> **TASK DETAILS**:
Nothing past the line containing "find the cleaner" belongs in the output. Copy exactly every line of the data below from the first up to and including it.

> **RECORDS PROVIDED**:

+++++

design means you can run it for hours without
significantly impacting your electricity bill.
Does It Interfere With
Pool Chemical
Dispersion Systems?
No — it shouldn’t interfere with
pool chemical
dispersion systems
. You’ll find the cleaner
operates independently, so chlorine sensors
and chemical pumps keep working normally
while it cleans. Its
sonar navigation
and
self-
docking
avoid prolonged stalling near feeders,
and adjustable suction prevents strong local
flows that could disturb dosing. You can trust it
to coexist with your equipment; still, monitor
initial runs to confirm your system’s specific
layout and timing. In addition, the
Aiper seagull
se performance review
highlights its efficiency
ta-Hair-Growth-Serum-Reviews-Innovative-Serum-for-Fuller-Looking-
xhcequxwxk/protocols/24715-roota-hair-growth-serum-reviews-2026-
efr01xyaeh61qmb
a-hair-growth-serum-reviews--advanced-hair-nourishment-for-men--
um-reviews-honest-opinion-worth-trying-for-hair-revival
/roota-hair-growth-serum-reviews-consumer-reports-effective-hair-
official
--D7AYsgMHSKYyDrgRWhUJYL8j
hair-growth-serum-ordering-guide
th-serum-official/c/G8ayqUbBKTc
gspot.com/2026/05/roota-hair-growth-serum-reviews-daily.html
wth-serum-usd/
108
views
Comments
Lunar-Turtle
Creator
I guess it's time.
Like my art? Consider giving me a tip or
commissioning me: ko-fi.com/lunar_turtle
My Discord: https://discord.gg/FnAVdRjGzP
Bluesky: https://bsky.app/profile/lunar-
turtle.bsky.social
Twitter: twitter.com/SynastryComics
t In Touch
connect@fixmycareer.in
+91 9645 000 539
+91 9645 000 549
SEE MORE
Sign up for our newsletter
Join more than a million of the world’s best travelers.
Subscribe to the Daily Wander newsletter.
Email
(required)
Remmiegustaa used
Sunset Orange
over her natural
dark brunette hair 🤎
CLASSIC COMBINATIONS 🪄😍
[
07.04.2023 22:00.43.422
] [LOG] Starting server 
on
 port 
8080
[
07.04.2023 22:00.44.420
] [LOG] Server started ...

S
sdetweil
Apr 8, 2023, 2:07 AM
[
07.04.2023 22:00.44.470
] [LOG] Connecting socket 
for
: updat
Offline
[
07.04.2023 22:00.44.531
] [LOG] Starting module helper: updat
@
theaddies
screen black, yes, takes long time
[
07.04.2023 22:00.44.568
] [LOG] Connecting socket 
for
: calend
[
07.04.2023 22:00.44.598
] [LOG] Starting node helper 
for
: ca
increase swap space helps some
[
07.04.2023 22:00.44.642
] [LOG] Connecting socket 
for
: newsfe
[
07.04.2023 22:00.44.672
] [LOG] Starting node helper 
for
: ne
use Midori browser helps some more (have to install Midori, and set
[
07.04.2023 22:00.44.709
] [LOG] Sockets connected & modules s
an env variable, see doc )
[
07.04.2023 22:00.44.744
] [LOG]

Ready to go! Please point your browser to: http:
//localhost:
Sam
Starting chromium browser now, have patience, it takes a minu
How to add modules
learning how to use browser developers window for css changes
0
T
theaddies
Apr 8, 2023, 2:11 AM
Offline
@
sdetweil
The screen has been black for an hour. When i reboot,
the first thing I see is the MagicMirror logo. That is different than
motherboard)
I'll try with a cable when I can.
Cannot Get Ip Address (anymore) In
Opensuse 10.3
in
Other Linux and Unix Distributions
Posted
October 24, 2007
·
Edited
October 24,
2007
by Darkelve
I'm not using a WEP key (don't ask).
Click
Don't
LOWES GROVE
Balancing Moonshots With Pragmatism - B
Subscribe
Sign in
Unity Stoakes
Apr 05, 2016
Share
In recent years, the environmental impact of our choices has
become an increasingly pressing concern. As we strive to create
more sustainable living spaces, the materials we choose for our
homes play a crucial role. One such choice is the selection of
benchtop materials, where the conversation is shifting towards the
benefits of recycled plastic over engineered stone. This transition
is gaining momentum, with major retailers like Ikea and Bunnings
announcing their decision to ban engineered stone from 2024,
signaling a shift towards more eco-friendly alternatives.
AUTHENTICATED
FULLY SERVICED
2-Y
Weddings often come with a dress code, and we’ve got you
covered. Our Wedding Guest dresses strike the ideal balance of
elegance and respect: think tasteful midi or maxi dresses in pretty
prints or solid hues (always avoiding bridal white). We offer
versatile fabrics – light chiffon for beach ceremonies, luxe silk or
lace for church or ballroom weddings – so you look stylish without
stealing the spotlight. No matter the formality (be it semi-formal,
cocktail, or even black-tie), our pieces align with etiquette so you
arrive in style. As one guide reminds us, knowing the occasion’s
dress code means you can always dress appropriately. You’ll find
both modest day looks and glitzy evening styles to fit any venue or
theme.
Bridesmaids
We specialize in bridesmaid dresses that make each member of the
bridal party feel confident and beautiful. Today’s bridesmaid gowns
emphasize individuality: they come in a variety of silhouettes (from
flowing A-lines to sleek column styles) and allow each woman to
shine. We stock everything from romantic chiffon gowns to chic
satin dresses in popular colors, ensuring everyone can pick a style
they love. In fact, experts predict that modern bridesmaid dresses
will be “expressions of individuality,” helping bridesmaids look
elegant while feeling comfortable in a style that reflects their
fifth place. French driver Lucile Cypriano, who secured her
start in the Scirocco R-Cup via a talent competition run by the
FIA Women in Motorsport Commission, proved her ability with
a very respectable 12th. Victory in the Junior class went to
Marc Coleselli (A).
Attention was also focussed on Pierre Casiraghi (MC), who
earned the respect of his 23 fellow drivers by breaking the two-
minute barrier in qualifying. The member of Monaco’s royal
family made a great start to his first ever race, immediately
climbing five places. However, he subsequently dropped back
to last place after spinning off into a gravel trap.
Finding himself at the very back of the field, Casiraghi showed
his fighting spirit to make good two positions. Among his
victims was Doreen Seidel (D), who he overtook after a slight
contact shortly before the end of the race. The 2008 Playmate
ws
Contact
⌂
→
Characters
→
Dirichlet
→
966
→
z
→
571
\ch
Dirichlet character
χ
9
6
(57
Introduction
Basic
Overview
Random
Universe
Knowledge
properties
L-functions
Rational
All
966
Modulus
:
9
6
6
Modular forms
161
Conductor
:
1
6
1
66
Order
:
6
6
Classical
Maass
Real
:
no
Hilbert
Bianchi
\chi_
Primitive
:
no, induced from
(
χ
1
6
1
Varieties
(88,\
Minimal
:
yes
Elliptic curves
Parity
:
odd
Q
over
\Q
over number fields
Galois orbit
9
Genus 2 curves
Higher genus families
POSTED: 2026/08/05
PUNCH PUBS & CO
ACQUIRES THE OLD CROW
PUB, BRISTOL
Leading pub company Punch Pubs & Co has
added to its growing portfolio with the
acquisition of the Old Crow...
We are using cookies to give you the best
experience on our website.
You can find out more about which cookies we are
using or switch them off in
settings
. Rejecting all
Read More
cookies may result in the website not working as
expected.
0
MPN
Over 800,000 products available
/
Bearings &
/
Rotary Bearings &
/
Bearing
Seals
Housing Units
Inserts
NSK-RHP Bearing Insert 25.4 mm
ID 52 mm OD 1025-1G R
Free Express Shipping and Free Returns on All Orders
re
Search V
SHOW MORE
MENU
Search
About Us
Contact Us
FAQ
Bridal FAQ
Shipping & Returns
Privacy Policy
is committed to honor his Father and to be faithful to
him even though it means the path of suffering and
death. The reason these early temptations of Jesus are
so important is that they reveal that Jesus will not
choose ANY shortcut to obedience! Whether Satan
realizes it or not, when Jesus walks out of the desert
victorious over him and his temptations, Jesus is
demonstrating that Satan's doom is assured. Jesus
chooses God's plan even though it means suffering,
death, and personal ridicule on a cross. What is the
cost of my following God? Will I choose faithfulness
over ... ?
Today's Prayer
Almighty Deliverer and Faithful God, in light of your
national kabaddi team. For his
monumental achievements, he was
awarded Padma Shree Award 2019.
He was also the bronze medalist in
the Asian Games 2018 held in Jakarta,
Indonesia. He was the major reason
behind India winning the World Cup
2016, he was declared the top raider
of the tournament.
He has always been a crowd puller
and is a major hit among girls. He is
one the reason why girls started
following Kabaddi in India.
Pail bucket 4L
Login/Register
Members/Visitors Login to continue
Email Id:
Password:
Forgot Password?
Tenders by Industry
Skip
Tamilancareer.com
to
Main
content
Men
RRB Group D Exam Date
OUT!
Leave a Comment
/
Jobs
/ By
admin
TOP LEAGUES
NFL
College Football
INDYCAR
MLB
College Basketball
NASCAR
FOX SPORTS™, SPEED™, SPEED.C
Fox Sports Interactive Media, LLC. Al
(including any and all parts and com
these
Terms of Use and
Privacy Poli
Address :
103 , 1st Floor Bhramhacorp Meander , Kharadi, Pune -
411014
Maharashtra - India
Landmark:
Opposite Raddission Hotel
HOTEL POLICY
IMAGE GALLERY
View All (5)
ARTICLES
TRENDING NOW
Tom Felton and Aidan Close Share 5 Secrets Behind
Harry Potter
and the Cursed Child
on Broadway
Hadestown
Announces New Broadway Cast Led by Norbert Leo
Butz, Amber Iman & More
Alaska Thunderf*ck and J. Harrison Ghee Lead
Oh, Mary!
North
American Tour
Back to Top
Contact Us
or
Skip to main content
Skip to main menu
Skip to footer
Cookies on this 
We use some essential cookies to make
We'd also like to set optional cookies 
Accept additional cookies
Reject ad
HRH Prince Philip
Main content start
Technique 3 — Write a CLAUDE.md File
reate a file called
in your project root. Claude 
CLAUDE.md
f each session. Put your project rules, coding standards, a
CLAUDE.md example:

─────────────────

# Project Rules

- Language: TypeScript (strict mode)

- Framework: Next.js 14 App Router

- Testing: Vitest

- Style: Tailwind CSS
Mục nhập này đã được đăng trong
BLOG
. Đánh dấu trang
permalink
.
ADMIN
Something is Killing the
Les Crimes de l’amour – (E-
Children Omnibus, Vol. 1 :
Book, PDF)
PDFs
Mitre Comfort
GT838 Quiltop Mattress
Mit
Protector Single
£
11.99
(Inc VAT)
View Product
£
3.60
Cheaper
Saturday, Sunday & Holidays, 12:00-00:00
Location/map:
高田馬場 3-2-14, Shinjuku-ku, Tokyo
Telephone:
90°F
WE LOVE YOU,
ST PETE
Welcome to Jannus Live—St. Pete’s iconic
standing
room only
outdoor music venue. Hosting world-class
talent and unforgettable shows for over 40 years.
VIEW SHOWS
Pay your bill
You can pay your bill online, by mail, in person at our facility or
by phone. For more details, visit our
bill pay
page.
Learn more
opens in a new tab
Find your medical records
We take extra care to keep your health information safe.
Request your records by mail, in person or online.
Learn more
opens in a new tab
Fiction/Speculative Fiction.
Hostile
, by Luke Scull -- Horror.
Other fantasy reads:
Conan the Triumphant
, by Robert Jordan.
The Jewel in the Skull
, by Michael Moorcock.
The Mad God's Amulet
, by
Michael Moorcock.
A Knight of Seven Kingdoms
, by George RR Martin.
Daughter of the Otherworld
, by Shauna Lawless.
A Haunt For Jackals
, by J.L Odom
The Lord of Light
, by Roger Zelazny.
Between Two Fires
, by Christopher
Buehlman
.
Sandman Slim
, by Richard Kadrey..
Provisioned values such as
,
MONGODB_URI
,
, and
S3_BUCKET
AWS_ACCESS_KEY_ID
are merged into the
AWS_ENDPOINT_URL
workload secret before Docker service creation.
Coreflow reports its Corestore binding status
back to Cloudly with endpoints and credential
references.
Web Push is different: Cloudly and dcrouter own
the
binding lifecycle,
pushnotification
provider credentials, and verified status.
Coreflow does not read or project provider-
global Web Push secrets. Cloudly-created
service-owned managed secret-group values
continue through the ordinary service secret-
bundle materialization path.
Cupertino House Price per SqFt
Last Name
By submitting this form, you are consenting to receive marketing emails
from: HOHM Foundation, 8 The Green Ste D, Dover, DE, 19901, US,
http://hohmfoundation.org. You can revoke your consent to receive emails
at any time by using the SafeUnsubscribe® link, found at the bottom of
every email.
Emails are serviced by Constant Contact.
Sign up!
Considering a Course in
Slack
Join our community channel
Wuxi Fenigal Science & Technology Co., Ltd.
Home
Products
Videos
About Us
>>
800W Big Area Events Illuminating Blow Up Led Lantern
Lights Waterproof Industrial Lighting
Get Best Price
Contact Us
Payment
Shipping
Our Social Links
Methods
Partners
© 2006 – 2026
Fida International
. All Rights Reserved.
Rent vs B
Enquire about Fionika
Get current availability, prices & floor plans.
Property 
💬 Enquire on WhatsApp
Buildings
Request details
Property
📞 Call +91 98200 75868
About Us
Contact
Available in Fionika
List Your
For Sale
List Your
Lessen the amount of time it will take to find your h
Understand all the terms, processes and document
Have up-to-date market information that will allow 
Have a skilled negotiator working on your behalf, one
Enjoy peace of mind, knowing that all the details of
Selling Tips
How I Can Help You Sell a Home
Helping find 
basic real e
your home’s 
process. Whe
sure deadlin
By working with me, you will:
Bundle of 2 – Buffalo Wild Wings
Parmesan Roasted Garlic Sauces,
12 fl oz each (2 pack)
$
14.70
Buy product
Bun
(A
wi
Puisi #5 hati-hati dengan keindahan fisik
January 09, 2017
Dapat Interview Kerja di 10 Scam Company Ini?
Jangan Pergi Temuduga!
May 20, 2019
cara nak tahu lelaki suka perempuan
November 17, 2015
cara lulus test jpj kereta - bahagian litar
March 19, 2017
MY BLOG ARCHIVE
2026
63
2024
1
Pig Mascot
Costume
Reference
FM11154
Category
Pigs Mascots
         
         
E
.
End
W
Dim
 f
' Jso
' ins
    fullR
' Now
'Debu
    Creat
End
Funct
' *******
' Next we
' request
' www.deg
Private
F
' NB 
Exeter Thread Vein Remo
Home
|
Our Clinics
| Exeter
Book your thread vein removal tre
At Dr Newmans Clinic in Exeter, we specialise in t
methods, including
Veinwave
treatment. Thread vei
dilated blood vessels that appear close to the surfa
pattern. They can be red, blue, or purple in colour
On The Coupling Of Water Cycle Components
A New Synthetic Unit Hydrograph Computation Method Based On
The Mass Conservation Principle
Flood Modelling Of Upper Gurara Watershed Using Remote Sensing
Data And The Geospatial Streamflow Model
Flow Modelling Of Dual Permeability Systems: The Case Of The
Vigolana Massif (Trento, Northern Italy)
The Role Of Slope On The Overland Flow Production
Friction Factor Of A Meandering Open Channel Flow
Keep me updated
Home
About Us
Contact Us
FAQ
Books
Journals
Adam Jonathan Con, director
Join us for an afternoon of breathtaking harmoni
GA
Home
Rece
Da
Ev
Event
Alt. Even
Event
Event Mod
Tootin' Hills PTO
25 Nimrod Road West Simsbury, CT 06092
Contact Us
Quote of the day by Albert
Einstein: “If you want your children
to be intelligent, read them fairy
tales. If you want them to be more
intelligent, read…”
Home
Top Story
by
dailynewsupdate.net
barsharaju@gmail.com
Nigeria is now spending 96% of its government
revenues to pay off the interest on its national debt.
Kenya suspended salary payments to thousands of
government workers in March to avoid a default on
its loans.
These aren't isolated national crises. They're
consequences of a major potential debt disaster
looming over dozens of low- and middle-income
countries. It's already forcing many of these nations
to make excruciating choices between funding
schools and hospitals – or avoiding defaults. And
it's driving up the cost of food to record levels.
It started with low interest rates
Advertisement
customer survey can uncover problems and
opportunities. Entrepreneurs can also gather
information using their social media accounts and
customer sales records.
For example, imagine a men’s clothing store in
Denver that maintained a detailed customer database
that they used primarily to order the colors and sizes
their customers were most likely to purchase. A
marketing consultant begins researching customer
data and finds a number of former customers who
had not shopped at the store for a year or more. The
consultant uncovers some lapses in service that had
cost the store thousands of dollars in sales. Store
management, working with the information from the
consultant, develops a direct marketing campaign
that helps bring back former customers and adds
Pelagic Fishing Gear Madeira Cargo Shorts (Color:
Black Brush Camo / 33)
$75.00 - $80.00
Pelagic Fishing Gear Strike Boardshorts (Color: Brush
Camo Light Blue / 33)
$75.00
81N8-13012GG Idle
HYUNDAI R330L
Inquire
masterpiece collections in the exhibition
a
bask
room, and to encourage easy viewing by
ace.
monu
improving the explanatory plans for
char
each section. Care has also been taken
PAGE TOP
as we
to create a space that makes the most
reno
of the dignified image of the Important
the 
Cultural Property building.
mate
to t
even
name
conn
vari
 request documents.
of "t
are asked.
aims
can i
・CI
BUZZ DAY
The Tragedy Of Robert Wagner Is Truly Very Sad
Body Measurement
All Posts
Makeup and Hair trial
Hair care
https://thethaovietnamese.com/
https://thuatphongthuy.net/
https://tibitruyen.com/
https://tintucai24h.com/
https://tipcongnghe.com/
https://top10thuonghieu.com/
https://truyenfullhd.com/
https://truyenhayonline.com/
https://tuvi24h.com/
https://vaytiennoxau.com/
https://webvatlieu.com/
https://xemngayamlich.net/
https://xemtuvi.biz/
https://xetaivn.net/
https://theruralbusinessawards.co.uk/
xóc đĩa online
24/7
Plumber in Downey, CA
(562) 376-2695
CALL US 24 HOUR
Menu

+++++

> **RESPONSE TO THE TASK**:
design means you can run it for hours without
significantly impacting your electricity bill.
Does It Interfere With
Pool Chemical
Dispersion Systems?
No — it shouldn’t interfere with
pool chemical
dispersion systems
. You’ll find the cleaner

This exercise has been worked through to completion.